RedDuke wrote: Sun Feb 16, 2020 2:41 am
There is a 50% the dealer only has the AH and a ~42% chance he has either the JH or KH in addition to the AH, 6.5% chance he has both.
Where are those numbers coming from?
Here are the exact numbers:
Probability the dealer only has the
(2C0 x 16C5)/18C5 = 4368/8568 =
50.98%
Probability the dealer has either the JH or the KH in addition to the AH:
(2C1 x 16C4)/18C5 = 3640/8568 =
42.48%
Probability the dealer has both the JH and the KH:
(2C2 x 16C3)/18C5 = 560/8568 =
6.54%
Given that IW wasn't aiming for exact precision, we can say he was right.

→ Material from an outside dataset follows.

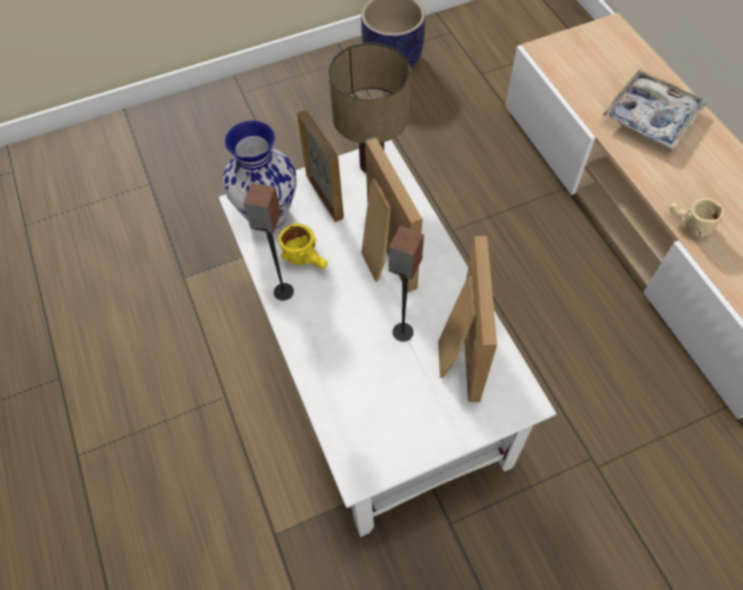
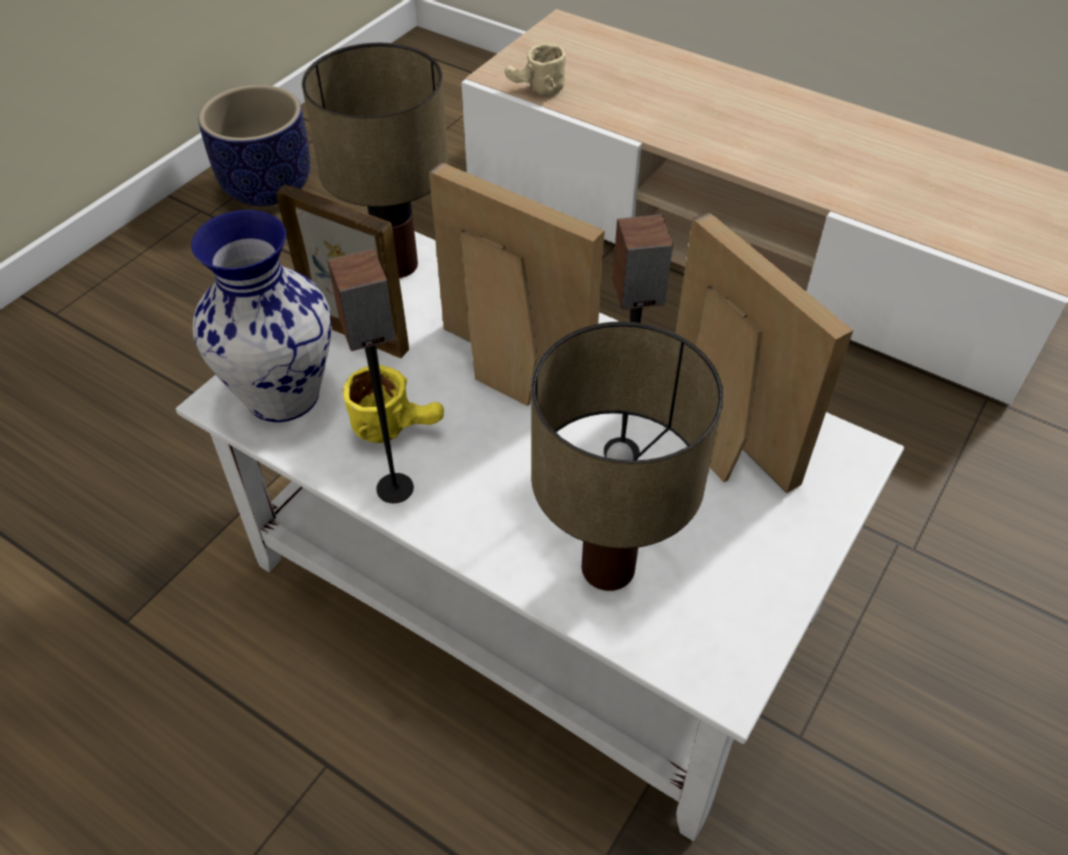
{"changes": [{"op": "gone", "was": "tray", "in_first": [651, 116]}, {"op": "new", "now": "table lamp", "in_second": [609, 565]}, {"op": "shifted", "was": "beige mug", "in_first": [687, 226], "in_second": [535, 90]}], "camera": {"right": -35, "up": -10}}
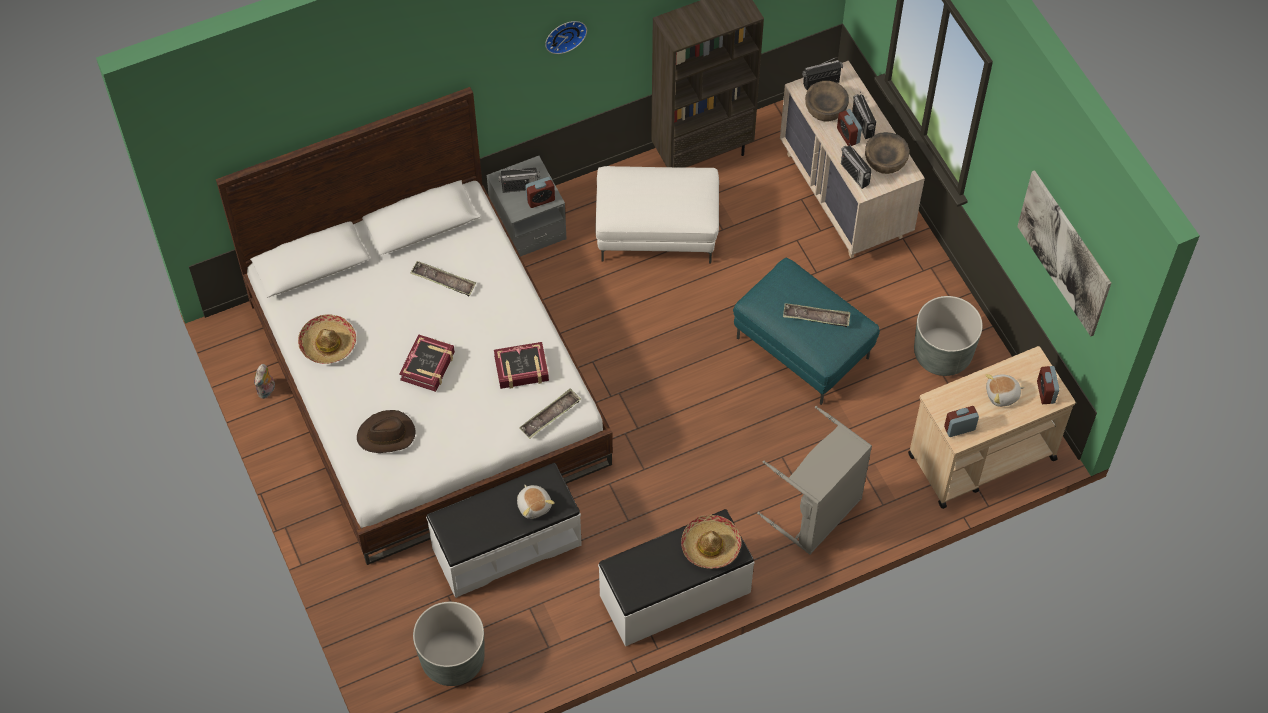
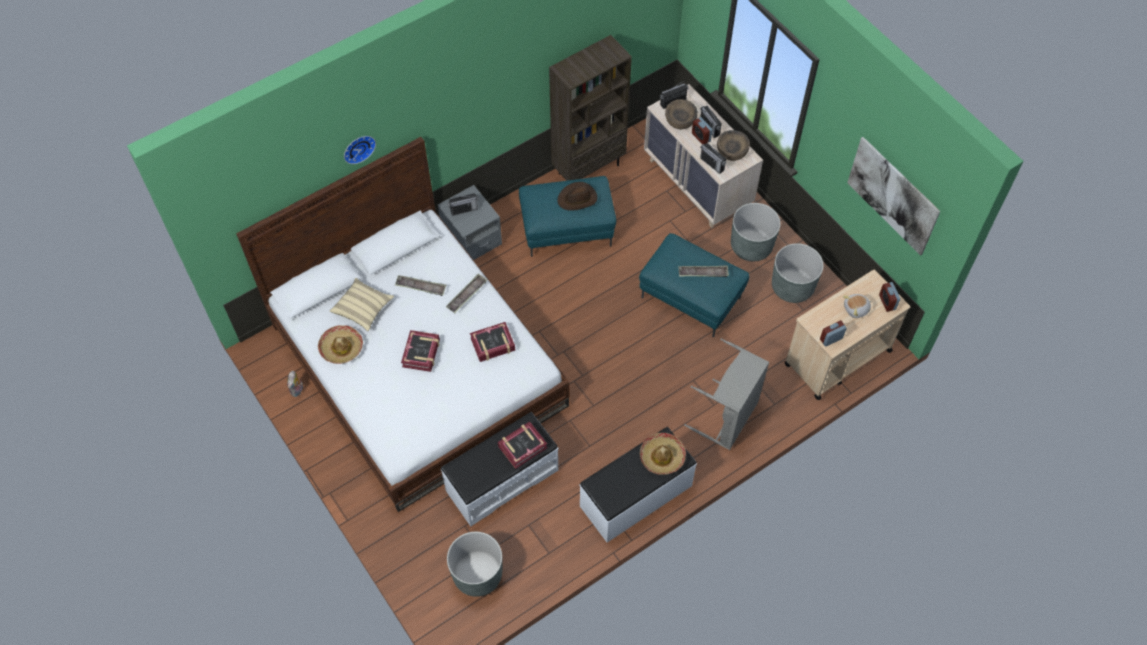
{"changes": [{"op": "gone", "was": "alarm clock", "in_first": [540, 200]}, {"op": "new", "now": "beige pillow", "in_second": [363, 309]}, {"op": "new", "now": "grey planter", "in_second": [751, 246]}, {"op": "shifted", "was": "brown hat", "in_first": [386, 435], "in_second": [577, 198]}, {"op": "shifted", "was": "tray", "in_first": [550, 416], "in_second": [467, 295]}, {"op": "shifted", "was": "wall clock", "in_first": [564, 34], "in_second": [358, 148]}, {"op": "swapped", "was": "plush toy", "now": "book", "in_first": [534, 505], "in_second": [522, 447]}, {"op": "repainted", "was": "white ottoman", "now": "turquoise ottoman", "in_first": [657, 231], "in_second": [567, 229]}], "camera": {"right": -10, "up": 0}}
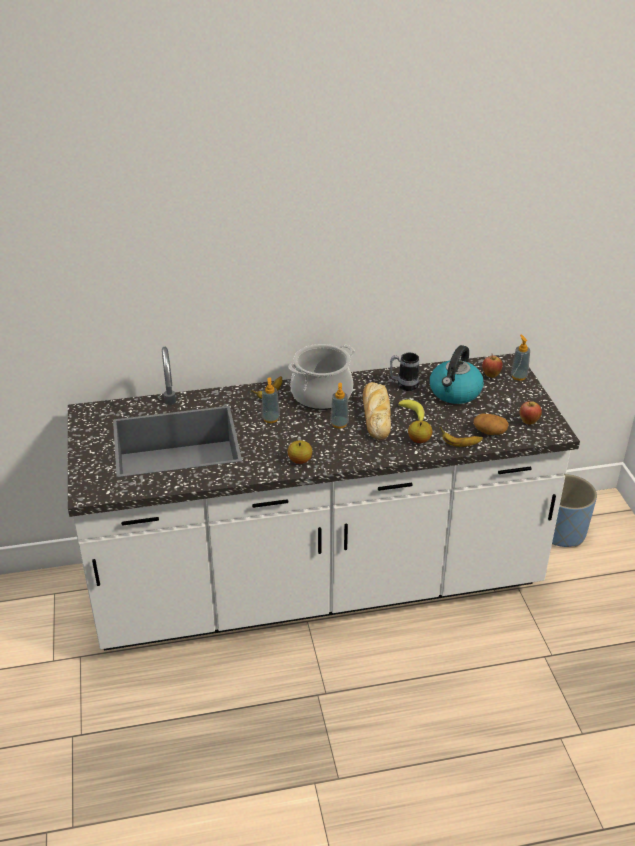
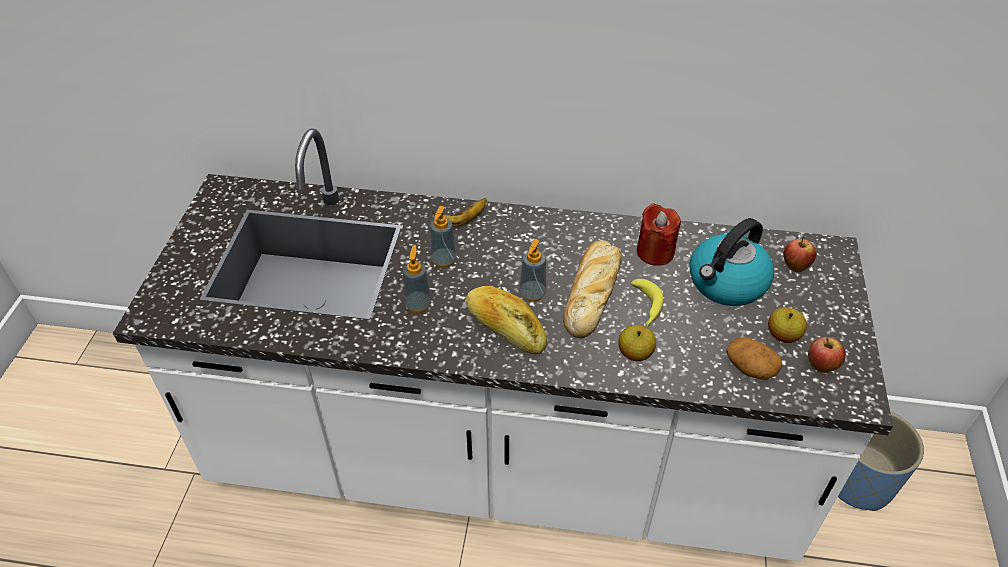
{"changes": [{"op": "gone", "was": "cooking pot", "in_first": [321, 395]}, {"op": "gone", "was": "banana", "in_first": [459, 445]}, {"op": "new", "now": "bread", "in_second": [505, 328]}, {"op": "shifted", "was": "apple", "in_first": [300, 460], "in_second": [783, 335]}, {"op": "shifted", "was": "soap dispenser", "in_first": [518, 376], "in_second": [418, 305]}, {"op": "swapped", "was": "mug", "now": "red candle", "in_first": [403, 385], "in_second": [655, 252]}], "camera": {"right": 20, "up": 10}}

Note: Those numbers are based on a random distribution, but since we've already had action in this hand (3 people passed), the distribution isn't actually random. This issue only shows up with S2's range as S2 has hands in his passing range that should not be there whereas S3 does not. For example there are 560 combos of R+1 in S2's passing range that he would've called with assuming he's a good player. There are also 11 combos of non-euchre hand R+0+3 off ace hands S2 may call with, and I personally would call with R+0+2 off aces if I don't block 2 out of 3 second round suits, which is around 165 combos. Depending how aggressive S2 is, his range will be distorted between 6.53% to 8.59%. This means that S4's range will be slightly stronger than those numbers indicate. So the probability of S4 having just the AH will in reality be slightly lower than 50.98%, and the probability S4 has 1 more trump or both trump will be slightly higher. Nevertheless those numbers are still good approximations.